Input section start
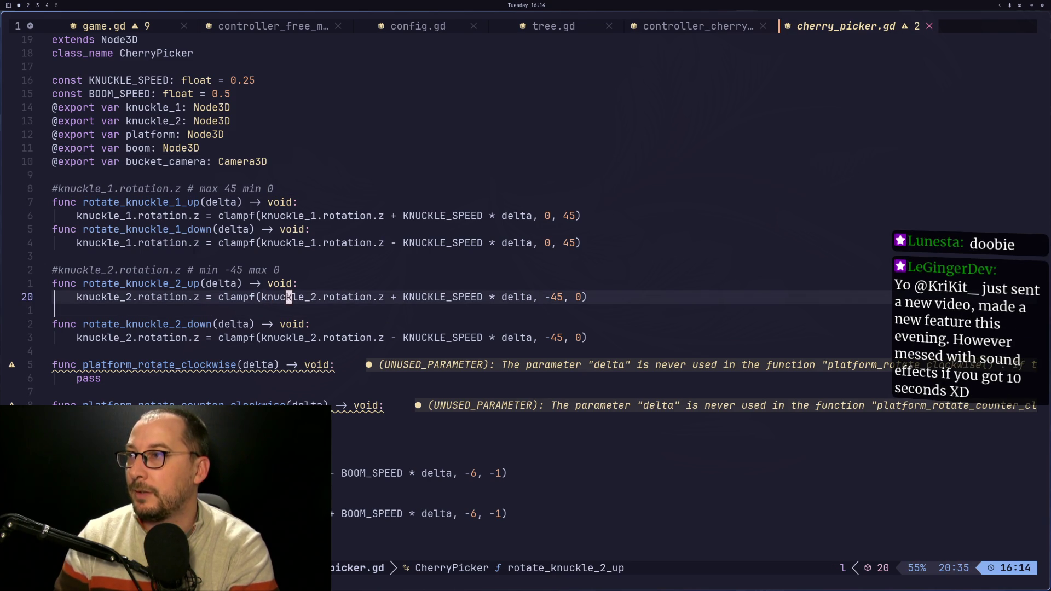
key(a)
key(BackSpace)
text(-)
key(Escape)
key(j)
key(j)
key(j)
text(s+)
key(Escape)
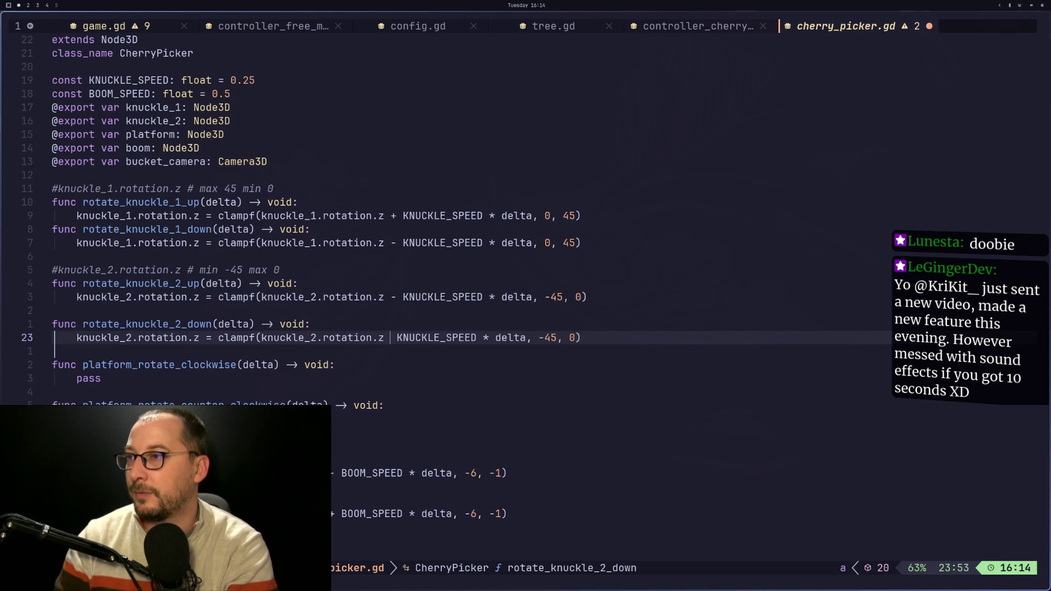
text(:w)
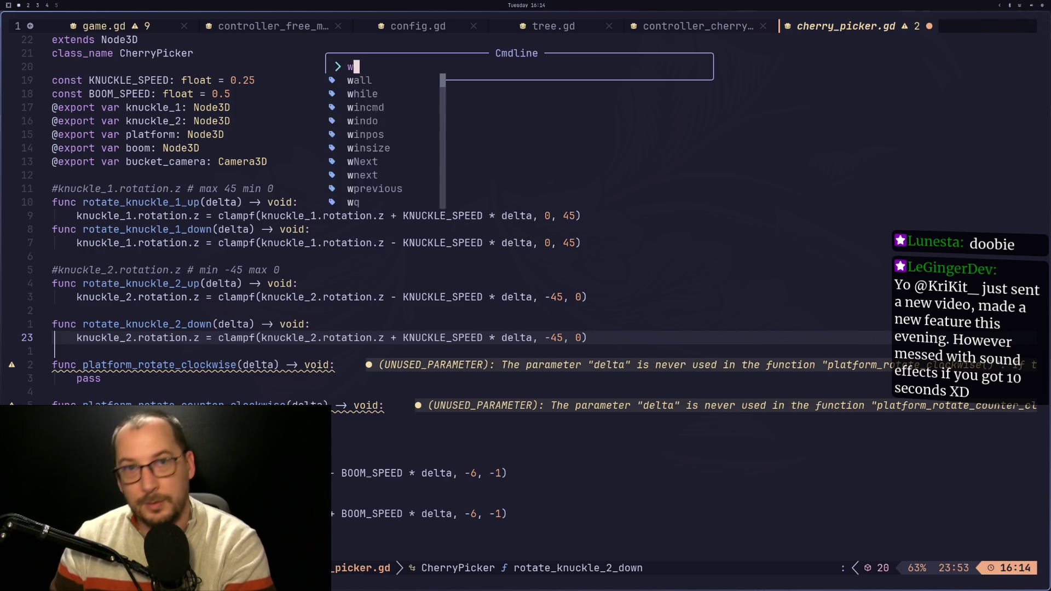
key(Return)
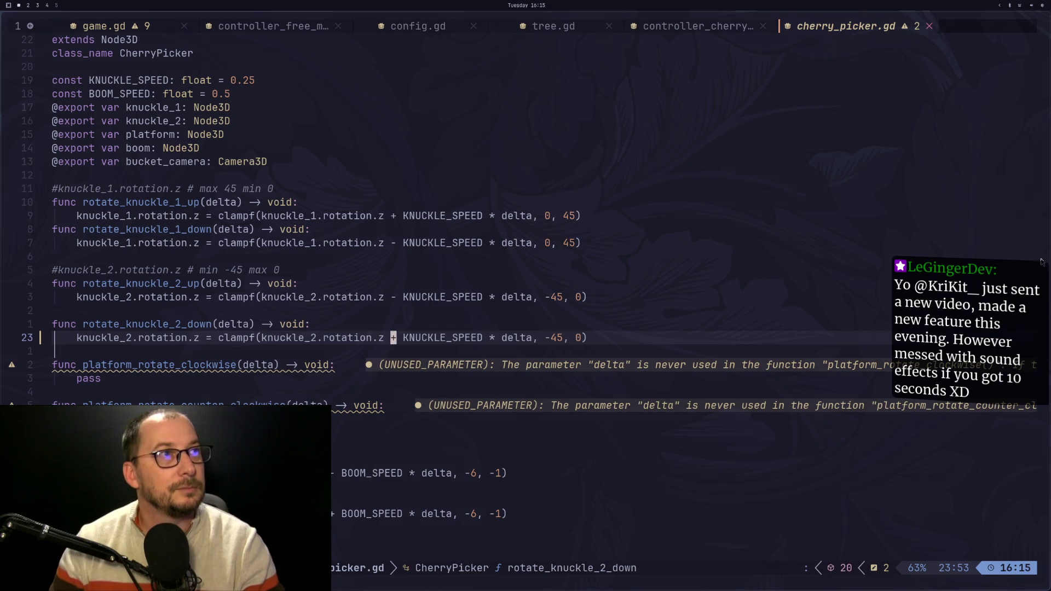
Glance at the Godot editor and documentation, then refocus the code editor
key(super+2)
Input section end
__Task description__
Copy out only the lines from the one containing "key(BackSpace)" to the end of the entries, unchanged. Drop the pictures.

__Answer space__
key(BackSpace)
text(-)
key(Escape)
key(j)
key(j)
key(j)
text(s+)
key(Escape)
text(:w)
key(Return)
Glance at the Godot editor and documentation, then refocus the code editor
key(super+2)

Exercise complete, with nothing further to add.